His wall was a picture of the world as it really was, and it was also a message, the word of the LORD to His elect, spoken through the prophet Billikins. He’d tried many times to explain it to Nurse, because he’d been so sure she was one of the elect, but she wouldn’t listen.
She preferred to go in the bedroom with Jerry and lock the door and lock him out. They were having secrets in there, terrible secrets. Jerry was one of the damned. Already his foot had gone to Hell, Billikins knew.

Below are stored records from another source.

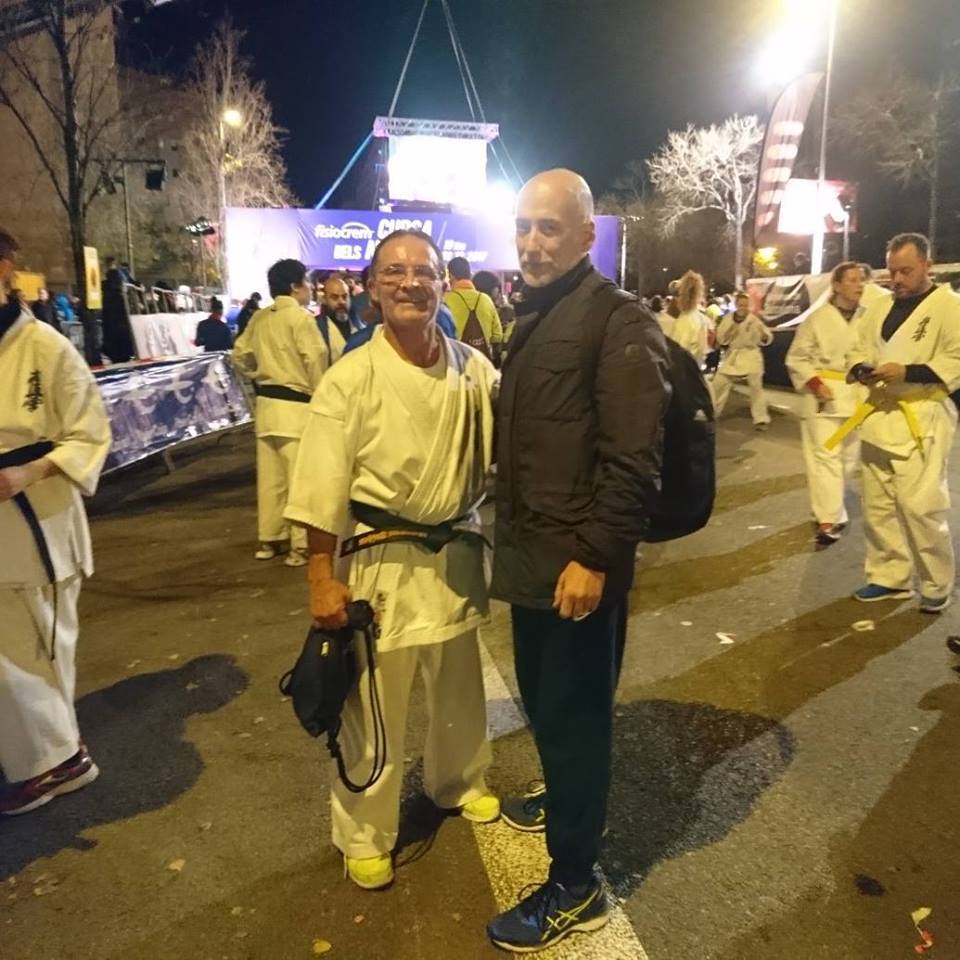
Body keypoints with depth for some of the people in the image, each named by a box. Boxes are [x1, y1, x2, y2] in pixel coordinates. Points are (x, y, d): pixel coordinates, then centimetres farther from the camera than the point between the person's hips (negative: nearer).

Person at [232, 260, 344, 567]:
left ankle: (269, 538, 23)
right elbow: (316, 358, -18)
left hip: (266, 403, 7)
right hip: (295, 406, -7)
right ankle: (300, 546, 3)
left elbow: (240, 354, 16)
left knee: (270, 476, 14)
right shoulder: (301, 317, -12)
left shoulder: (259, 318, 9)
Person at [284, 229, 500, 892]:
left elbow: (499, 454, 7)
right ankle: (365, 832, 31)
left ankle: (459, 783, 50)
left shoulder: (474, 370, -3)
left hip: (456, 554, 4)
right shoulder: (352, 379, -14)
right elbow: (323, 491, -12)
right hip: (381, 559, -4)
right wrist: (323, 579, -12)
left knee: (460, 685, 23)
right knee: (375, 702, 8)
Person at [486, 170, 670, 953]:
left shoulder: (618, 324, -15)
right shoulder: (535, 318, 13)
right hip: (531, 555, 8)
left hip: (578, 564, -8)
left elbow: (632, 463, -21)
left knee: (573, 714, 4)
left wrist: (595, 555, -22)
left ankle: (575, 886, 21)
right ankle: (564, 799, 47)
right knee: (541, 699, 23)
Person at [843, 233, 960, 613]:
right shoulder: (879, 308, 12)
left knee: (921, 506, -8)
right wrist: (861, 369, -5)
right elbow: (858, 350, 18)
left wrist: (907, 372, -21)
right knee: (878, 504, 11)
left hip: (922, 421, -6)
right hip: (878, 417, 6)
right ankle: (890, 576, 25)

He’d tried to explain to her why he liked to watch Billy Koch on television. It wasn’t that silly little man waving his arms around and speaking about Gawd. There was something else, a real deep voice, so deep you couldn’t hear it unless you were one of the elect, so slow you couldn’t make out the words unless you were one of the elect. And, in a way, you didn’t listen to it at all. In a way, you looked at it--no, that wasn’t right either. You just knew it was there. Nurse had just laughed at that.
After breakfast he gave her one more chance.
‘Nurse, the LORD moves me,’ he said.
‘You have to go to the bathroom? You want to go potty?’ She leaped up and began tugging at his belt.